Looking for a model of integrity? Consider E.J. McMahon.
He’s a former reporter and government official who now serves as the lead fiscal analyst at the Manhattan Institute. Reporters frequently consult E.J. when they are trying to make sense of the complicated details of state budgeting.
He has a way of making the complex seem pretty simple, like he did yesterday. EJ called out the Cuomo administration for its failure to adhere to one of the disclosure requirements of the state budget process.
The administration has refused to provide a mid-year budget report, citing turmoil in the world economy.
EJ stood up to say that turmoil in the world economy was nothing new and that the governor was using it as an excuse not to make required disclosures.
What will probably happen next is that the administration will take shots at EJ. Maybe Blasto will call him a partisan.
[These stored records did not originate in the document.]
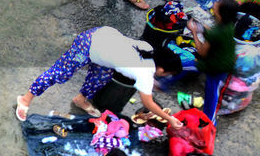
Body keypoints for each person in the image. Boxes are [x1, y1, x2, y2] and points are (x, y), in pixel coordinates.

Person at [15, 26, 184, 124]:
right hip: (87, 45)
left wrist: (151, 83)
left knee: (102, 76)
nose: (164, 76)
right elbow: (149, 102)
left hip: (102, 37)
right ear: (161, 70)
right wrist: (169, 119)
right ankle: (25, 99)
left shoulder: (149, 49)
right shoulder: (145, 74)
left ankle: (80, 99)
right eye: (166, 74)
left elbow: (139, 66)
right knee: (61, 73)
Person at [190, 0, 238, 122]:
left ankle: (210, 121)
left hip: (215, 67)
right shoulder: (229, 26)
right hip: (226, 61)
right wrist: (204, 28)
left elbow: (201, 52)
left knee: (211, 92)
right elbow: (216, 34)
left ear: (220, 13)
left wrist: (194, 32)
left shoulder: (215, 33)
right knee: (212, 88)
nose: (215, 3)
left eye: (217, 4)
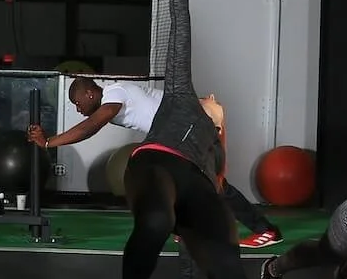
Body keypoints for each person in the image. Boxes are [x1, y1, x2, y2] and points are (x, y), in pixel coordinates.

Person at [108, 0, 334, 279]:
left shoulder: (213, 155)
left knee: (224, 256)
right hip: (154, 164)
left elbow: (210, 208)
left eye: (217, 104)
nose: (213, 98)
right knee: (156, 220)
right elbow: (180, 34)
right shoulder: (181, 100)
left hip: (193, 182)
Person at [33, 75, 283, 248]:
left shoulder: (114, 93)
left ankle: (266, 231)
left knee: (214, 184)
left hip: (195, 125)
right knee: (173, 177)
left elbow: (90, 126)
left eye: (78, 103)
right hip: (182, 130)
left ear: (90, 93)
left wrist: (48, 142)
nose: (78, 109)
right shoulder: (113, 97)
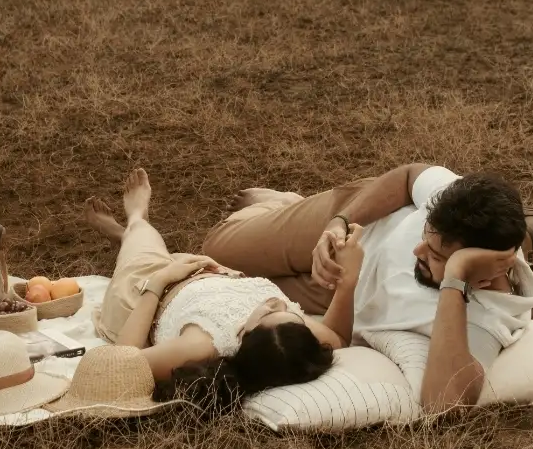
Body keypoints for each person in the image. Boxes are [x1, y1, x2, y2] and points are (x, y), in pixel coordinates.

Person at [199, 163, 533, 412]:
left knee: (225, 276)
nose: (417, 252)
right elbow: (409, 176)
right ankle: (284, 205)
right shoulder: (455, 203)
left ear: (478, 269)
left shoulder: (491, 313)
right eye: (425, 239)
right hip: (355, 227)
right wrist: (340, 222)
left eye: (437, 255)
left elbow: (444, 402)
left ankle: (286, 211)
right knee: (217, 248)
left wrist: (454, 279)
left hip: (343, 293)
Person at [87, 168, 353, 412]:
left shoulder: (201, 345)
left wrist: (159, 281)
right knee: (242, 235)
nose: (277, 303)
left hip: (143, 288)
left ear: (245, 334)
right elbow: (338, 336)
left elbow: (118, 366)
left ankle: (134, 221)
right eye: (294, 315)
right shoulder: (286, 338)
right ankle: (131, 238)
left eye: (267, 313)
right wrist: (350, 276)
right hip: (204, 268)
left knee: (144, 235)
While EJ has an ideological mooring, he’s not a partisan. He is neither cheerleader nor cynic. When Cuomo does something good in his view, he praises him. When he does something bad, he isn’t afraid to offer constructive criticism.
(I like to think that I follow a similar code. I actually want to see the administration succeed, but it doesn’t mean I won’t disagree at times.)
EJ’s example also underscores the degree to which the good government groups have totally abandoned their charge. In this regard, they are supposed to hold the administration to account to the highest standards of openness and accountability. Instead, led by Russ Haven, Susan Lerner and Dick Dadey, they now offer excuses for the secrecy of this administration.